WORK ITEM: Below is a set of records, and all of them should be retyped exactly, minus the pictures.

RECORD EXTRACTS:
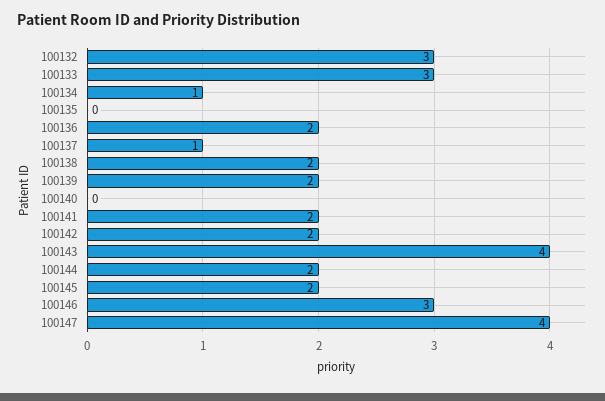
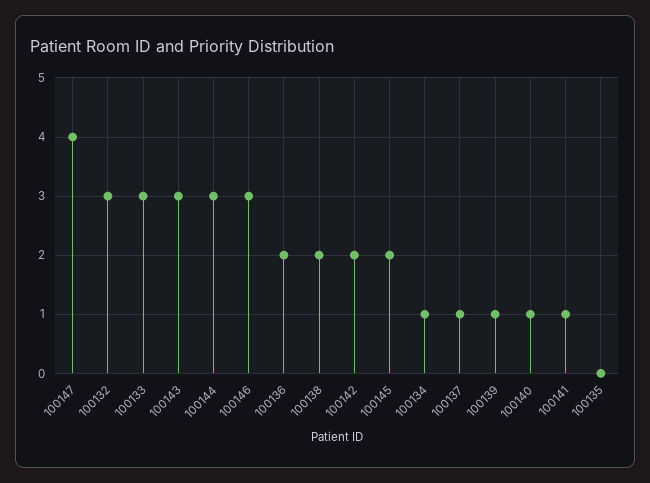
100139: 2 -> 1
100140: 0 -> 1
100141: 2 -> 1
100143: 4 -> 3
100144: 2 -> 3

TASK ANSWER:
100139: 2 -> 1
100140: 0 -> 1
100141: 2 -> 1
100143: 4 -> 3
100144: 2 -> 3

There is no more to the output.